Understanding what an actor wants at the motivation level — security, belonging, esteem, or self-actualisation — is more predictive of behavior than understanding what they say they want. The motivation hierarchy engine makes this computable from behavioral signals.
The Engines
- Tier Mapping — Five tiers adapted from Maslow: security (T1), belonging (T2), recognition (T3), achievement (T4), purpose (T5). Each tier has a set of behavioral indicators.
- Dominant Motivation Score — The tier with the highest evidence-weighted score is the dominant motivation. The score is a probability distribution across tiers, not a single label.
- Motivation Shift Detection — Detects when an actor transitions between dominant tiers. A sales prospect moving from T3 (recognition) to T1 (security) in week 3 of a deal is a strong signal of risk entering the process.
Code Walkthrough
// Score motivation tier distribution
function scoreMotivationHierarchy(signals) {
const tierScores = {
security: scoreTier(signals, SECURITY_INDICATORS),
belonging: scoreTier(signals, BELONGING_INDICATORS),
recognition: scoreTier(signals, RECOGNITION_INDICATORS),
achievement: scoreTier(signals, ACHIEVEMENT_INDICATORS),
purpose: scoreTier(signals, PURPOSE_INDICATORS),
};
const dominant = Object.entries(tierScores)

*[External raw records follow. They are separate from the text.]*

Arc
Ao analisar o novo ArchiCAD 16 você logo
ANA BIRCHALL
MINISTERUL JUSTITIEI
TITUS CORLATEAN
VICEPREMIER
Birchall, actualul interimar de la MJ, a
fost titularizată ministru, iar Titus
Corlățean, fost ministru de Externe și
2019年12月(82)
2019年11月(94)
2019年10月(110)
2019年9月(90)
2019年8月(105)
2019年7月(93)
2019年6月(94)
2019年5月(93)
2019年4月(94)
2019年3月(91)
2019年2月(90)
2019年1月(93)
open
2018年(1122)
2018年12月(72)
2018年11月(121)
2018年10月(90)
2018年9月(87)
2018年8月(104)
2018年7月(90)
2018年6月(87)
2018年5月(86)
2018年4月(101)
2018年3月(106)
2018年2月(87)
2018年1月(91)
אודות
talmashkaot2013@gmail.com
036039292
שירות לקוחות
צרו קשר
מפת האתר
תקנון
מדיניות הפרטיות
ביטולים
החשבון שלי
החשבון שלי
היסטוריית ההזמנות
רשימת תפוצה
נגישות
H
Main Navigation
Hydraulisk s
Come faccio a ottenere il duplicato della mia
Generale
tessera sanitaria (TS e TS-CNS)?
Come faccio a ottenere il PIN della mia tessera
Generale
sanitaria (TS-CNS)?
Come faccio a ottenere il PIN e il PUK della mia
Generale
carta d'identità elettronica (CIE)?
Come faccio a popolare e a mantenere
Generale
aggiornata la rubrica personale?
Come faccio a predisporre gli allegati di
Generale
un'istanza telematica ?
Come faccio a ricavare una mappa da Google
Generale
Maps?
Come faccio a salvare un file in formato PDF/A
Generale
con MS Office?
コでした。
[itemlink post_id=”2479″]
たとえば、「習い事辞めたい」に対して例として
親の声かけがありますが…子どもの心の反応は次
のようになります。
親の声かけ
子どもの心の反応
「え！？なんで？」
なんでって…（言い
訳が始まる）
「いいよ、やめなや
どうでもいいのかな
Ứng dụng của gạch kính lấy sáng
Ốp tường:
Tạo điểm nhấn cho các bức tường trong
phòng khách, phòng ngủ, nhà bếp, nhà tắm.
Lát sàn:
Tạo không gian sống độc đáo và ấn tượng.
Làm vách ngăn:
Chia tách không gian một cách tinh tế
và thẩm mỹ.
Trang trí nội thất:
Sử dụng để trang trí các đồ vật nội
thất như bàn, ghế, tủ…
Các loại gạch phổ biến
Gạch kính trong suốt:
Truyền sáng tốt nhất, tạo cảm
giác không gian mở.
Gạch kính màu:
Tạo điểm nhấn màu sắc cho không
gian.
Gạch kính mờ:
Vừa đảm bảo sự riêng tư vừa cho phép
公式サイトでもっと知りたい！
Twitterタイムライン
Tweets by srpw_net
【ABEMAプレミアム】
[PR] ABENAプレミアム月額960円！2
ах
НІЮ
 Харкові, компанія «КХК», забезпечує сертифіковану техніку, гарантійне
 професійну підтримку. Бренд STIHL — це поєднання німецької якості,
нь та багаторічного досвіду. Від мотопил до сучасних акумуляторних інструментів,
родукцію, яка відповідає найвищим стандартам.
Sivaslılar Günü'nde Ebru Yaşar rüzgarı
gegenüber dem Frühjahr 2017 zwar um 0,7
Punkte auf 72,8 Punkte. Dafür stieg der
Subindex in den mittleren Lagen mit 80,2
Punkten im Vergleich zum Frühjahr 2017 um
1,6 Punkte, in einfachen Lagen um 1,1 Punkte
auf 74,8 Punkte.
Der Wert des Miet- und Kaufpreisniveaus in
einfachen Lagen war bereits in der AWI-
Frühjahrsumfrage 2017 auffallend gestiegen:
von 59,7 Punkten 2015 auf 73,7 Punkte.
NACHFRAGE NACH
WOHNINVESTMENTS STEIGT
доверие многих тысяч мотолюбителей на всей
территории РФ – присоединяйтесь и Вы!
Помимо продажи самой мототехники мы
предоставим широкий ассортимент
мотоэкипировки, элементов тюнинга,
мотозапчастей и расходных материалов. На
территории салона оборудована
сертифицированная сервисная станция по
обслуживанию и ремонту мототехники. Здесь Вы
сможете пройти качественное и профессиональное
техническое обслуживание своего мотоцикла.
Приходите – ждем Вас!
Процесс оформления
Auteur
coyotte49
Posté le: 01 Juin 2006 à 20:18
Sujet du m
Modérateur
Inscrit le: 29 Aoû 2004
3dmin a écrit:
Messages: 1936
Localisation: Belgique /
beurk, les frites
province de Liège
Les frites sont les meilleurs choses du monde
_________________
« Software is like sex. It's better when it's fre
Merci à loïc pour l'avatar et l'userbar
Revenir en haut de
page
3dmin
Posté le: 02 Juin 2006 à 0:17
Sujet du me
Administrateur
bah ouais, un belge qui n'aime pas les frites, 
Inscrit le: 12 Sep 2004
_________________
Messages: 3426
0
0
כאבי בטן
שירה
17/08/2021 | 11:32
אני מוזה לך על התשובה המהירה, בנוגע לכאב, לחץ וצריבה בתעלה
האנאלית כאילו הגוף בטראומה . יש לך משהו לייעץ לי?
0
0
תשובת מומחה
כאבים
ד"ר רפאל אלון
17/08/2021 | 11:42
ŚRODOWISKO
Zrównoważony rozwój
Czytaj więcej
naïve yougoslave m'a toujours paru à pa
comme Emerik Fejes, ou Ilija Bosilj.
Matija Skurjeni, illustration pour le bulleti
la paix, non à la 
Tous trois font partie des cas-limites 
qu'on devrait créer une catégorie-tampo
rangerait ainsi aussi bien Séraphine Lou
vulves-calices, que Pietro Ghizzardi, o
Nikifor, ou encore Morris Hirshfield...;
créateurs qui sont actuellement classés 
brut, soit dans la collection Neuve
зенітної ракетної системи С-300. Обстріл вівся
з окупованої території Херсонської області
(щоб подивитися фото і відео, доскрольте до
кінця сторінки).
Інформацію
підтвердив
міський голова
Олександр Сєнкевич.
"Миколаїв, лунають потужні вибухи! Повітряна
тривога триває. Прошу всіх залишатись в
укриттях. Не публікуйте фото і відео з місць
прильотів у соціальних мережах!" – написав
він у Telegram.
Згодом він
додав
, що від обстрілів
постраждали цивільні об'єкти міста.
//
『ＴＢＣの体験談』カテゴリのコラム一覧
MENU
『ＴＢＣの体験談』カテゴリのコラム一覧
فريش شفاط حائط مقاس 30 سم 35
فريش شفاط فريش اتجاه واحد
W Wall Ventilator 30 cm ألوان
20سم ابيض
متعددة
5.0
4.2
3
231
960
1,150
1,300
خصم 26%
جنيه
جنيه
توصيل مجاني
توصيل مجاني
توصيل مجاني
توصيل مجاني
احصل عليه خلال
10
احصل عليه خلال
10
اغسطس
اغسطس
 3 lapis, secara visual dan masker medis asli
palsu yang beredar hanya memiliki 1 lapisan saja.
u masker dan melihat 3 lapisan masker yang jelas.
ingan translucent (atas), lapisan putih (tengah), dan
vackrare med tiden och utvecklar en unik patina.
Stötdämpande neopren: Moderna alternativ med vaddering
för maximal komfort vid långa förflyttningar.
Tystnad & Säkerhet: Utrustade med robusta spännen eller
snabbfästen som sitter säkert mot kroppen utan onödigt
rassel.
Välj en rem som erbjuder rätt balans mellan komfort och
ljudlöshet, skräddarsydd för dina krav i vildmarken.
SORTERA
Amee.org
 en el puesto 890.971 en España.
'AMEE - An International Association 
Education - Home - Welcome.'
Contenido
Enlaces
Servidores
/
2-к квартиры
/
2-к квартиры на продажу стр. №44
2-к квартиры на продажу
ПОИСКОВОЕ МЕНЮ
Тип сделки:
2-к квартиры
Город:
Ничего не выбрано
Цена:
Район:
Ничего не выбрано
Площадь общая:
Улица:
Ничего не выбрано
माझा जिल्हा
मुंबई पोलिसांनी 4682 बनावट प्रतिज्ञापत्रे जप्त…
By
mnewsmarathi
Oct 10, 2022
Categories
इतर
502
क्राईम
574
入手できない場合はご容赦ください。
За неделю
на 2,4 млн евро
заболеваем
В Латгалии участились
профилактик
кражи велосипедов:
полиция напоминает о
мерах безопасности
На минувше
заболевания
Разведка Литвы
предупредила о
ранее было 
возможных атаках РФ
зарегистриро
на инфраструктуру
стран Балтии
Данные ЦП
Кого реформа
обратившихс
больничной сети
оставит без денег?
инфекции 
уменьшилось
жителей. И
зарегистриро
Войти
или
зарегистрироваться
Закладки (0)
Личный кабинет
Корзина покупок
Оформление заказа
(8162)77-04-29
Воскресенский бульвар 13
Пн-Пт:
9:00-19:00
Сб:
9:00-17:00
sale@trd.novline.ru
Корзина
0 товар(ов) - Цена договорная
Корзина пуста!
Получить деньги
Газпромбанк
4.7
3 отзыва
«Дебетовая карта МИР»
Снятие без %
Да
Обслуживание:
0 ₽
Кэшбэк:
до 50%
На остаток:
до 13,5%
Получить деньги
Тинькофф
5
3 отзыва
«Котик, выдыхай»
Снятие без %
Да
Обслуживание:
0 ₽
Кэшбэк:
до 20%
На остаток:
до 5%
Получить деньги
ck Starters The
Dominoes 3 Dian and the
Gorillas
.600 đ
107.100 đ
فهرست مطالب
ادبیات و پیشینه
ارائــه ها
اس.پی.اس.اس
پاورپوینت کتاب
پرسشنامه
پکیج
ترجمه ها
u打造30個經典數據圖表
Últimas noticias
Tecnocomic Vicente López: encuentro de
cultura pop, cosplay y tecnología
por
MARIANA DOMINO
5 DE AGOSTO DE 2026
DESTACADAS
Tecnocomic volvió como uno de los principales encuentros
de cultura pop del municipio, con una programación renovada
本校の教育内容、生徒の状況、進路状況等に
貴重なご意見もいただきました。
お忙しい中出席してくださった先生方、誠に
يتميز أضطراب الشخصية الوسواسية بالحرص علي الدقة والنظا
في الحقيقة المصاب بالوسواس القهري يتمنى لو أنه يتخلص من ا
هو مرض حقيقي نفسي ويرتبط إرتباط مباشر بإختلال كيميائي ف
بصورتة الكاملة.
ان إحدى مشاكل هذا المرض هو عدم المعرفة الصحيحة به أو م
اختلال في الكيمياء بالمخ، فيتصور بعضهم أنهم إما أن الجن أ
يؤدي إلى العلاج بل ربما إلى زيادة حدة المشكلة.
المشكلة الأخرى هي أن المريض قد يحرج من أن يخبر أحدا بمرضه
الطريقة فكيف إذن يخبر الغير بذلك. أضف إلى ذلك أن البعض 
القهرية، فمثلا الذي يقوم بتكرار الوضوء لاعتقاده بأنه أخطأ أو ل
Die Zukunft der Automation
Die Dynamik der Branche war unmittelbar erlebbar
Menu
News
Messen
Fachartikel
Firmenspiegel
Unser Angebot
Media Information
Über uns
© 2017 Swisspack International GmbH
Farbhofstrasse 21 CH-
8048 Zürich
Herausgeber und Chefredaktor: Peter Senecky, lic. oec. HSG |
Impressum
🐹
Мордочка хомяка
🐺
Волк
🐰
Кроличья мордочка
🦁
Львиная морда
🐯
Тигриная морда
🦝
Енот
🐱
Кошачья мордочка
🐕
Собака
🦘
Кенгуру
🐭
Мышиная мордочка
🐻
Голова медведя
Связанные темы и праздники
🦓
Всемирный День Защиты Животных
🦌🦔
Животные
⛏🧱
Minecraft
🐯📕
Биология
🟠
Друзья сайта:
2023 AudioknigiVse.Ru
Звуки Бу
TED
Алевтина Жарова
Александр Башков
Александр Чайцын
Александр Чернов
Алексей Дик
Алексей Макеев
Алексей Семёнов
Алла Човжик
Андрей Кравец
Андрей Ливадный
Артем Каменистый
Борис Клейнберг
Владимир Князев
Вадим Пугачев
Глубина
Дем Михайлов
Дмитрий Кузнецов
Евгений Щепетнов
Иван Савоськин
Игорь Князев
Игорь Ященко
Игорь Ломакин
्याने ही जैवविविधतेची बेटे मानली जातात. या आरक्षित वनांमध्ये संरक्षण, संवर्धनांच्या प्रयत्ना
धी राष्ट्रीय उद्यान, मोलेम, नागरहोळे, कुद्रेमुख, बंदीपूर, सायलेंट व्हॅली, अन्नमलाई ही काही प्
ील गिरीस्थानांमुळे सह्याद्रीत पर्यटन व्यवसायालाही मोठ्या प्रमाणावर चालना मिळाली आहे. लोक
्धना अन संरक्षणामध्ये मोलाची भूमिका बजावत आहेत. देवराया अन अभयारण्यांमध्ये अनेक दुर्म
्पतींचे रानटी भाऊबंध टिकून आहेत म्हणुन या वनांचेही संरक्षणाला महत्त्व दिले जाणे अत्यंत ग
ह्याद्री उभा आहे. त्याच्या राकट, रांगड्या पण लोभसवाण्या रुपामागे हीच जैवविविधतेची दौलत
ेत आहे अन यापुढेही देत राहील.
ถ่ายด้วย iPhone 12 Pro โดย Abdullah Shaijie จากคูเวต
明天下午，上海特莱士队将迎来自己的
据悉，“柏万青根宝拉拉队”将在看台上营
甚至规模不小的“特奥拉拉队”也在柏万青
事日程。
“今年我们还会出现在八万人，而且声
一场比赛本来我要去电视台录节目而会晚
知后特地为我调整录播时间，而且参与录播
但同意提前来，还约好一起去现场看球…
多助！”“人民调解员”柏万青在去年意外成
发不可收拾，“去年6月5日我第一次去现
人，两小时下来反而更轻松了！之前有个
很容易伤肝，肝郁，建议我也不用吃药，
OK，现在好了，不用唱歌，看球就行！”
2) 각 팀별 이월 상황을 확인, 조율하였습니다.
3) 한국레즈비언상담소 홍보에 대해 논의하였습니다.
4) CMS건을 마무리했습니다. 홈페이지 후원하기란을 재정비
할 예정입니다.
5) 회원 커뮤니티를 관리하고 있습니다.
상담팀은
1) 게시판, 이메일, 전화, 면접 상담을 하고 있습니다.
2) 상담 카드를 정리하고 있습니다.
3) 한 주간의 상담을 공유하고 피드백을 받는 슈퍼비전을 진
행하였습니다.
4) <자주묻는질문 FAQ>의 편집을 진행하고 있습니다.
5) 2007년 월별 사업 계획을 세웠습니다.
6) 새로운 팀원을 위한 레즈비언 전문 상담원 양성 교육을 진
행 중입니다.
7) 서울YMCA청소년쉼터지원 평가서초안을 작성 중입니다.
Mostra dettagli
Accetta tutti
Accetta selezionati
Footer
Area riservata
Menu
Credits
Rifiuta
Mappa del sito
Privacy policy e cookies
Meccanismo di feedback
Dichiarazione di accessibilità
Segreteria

.sort(([, a], [, b]) => b - a)[0][0];
return {
distribution: tierScores,
dominant,
label: `${dominant}-motivation-indicators-present`,
};
}
What to Watch For
- Never collapse the tier distribution to a single label in high-stakes contexts. The full distribution carries more information.
- Motivation tier data is highly sensitive. Treat it as special category data under GDPR and restrict access to the minimum necessary personnel.